INFORMATION PROVIDED: Begin

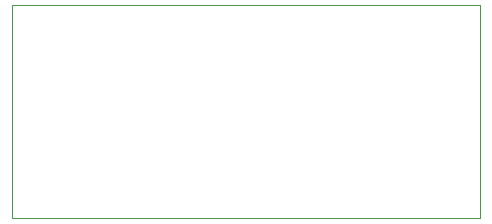
<source format=gm1>
G04 #@! TF.GenerationSoftware,KiCad,Pcbnew,9.0.0*
G04 #@! TF.CreationDate,2025-03-15T13:46:40+01:00*
G04 #@! TF.ProjectId,snowbackpack,736e6f77-6261-4636-9b70-61636b2e6b69,rev?*
G04 #@! TF.SameCoordinates,Original*
G04 #@! TF.FileFunction,Profile,NP*
%FSLAX46Y46*%
G04 Gerber Fmt 4.6, Leading zero omitted, Abs format (unit mm)*
G04 Created by KiCad (PCBNEW 9.0.0) date 2025-03-15 13:46:40*
%MOMM*%
%LPD*%
G01*
G04 APERTURE LIST*
G04 #@! TA.AperFunction,Profile*
%ADD10C,0.100000*%
G04 #@! TD*
G04 APERTURE END LIST*
D10*
X74100000Y-82000000D02*
X113700000Y-82000000D01*
X113700000Y-100000000D01*
X74100000Y-100000000D01*
X74100000Y-82000000D01*
M02*

</source>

INFORMATION PROVIDED: End

Copy each line above containing the string "KiCad".

G04 #@! TF.GenerationSoftware,KiCad,Pcbnew,9.0.0*
G04 Created by KiCad (PCBNEW 9.0.0) date 2025-03-15 13:46:40*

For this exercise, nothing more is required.